IBM's abandoned Kubernetes ML platform: a fossil from 2017
FfDL was IBM's attempt to run TensorFlow and PyTorch as a service on Kubernetes—now frozen in read-only mode.

What it does
FfDL (“fiddle”) deploys deep learning training jobs—TensorFlow, Caffe, PyTorch, Keras—onto Kubernetes clusters via Helm charts. It handles the plumbing: S3-backed storage, GPU scheduling, Grafana dashboards, and a CLI for job submission.
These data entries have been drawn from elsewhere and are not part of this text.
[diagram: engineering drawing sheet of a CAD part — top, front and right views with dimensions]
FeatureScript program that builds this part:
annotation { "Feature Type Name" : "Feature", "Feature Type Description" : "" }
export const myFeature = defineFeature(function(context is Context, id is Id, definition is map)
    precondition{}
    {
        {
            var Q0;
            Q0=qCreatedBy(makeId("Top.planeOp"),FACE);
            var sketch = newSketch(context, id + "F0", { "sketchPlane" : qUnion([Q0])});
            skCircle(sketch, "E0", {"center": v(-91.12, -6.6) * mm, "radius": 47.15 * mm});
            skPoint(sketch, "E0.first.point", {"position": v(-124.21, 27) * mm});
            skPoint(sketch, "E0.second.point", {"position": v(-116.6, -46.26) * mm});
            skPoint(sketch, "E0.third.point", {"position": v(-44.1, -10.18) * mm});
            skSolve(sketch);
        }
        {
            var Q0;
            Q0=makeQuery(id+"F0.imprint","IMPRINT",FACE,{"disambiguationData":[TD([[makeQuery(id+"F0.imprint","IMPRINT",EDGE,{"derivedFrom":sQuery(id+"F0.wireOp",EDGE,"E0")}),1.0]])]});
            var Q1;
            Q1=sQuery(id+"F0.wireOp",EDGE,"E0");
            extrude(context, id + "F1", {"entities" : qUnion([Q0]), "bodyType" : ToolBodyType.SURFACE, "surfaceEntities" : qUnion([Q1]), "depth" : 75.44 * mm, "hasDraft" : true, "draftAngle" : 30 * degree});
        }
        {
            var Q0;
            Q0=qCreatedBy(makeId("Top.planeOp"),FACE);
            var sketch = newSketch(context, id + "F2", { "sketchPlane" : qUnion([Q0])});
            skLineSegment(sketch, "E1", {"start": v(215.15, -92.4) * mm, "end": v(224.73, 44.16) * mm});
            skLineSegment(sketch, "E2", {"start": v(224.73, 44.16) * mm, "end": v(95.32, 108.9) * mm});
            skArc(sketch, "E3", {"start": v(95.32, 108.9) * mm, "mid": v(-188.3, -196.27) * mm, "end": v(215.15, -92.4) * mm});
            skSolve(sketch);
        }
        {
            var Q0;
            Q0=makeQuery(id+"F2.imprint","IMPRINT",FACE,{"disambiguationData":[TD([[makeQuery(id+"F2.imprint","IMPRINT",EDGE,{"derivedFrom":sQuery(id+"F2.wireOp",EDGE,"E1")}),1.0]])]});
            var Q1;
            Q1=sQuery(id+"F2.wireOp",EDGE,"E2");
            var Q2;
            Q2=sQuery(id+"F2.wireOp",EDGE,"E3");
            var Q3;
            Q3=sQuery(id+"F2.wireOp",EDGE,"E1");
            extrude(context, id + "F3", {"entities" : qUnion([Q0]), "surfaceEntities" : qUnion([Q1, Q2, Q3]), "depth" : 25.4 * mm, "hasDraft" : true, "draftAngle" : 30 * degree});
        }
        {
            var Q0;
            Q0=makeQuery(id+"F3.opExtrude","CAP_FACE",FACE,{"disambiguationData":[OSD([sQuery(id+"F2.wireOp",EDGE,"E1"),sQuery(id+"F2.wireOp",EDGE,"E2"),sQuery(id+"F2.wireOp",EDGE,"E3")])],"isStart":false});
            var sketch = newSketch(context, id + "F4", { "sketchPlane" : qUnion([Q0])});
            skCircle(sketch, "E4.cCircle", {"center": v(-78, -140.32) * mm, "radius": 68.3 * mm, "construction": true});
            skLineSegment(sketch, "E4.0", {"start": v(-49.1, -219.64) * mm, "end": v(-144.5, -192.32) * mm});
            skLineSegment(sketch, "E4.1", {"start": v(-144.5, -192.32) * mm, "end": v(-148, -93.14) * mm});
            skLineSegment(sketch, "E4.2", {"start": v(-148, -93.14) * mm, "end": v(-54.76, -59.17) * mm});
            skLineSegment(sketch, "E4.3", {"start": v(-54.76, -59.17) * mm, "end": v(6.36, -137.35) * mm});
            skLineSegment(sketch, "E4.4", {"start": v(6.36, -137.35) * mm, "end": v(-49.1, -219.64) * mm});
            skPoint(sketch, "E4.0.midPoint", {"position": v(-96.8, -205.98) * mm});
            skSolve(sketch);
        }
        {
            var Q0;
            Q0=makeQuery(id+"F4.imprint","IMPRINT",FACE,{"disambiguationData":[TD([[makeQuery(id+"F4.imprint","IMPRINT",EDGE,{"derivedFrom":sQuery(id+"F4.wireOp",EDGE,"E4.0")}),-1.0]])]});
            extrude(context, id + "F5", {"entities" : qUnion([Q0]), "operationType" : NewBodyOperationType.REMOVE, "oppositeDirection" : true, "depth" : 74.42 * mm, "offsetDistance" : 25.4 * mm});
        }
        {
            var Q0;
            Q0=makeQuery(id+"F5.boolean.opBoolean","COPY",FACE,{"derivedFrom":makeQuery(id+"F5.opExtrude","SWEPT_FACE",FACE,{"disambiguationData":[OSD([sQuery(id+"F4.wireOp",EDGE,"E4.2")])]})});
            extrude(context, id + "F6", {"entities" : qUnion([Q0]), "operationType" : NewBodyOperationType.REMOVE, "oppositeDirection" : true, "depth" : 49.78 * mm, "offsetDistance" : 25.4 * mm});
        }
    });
Think of it as an early, on-prem alternative to SageMaker or Google AI Platform.
The interesting bit
The project is explicitly dead: “This repository will not be updated.” What’s left is a time capsule of 2017-era ML infrastructure—complete with Kubeadm-DIND support for local testing and a migration path to IBM’s Watson Studio cloud service. The architecture diagram shows a classic microservices maze: REST API, lifecycle manager, learner pods, and object storage plugins all chatting through Kubernetes.
Key highlights
- Framework-agnostic training with GPU support and Jupyter notebook integration
- Helm-based deployment with explicit IBM Cloud storage class dependencies (
ibmc-file-gold) - Built-in adversarial robustness testing via IBM’s ART toolkit
- Model serving through Seldon integration
- Minimum footprint: 4GB RAM, 3 CPUs—modest by today’s standards
Caveats
- Read-only archive; no patches, no security updates
- Only tested on Mac OS and Linux; Windows is unsupported
- Storage plugin headaches are documented in the troubleshooting section—jobs get “stuck in pending” without correct S3 credentials
Verdict
Worth a look if you’re studying how early Kubernetes ML platforms were architected, or maintaining legacy IBM infrastructure. Everyone else should use Kubeflow, Ray, or a managed cloud service instead.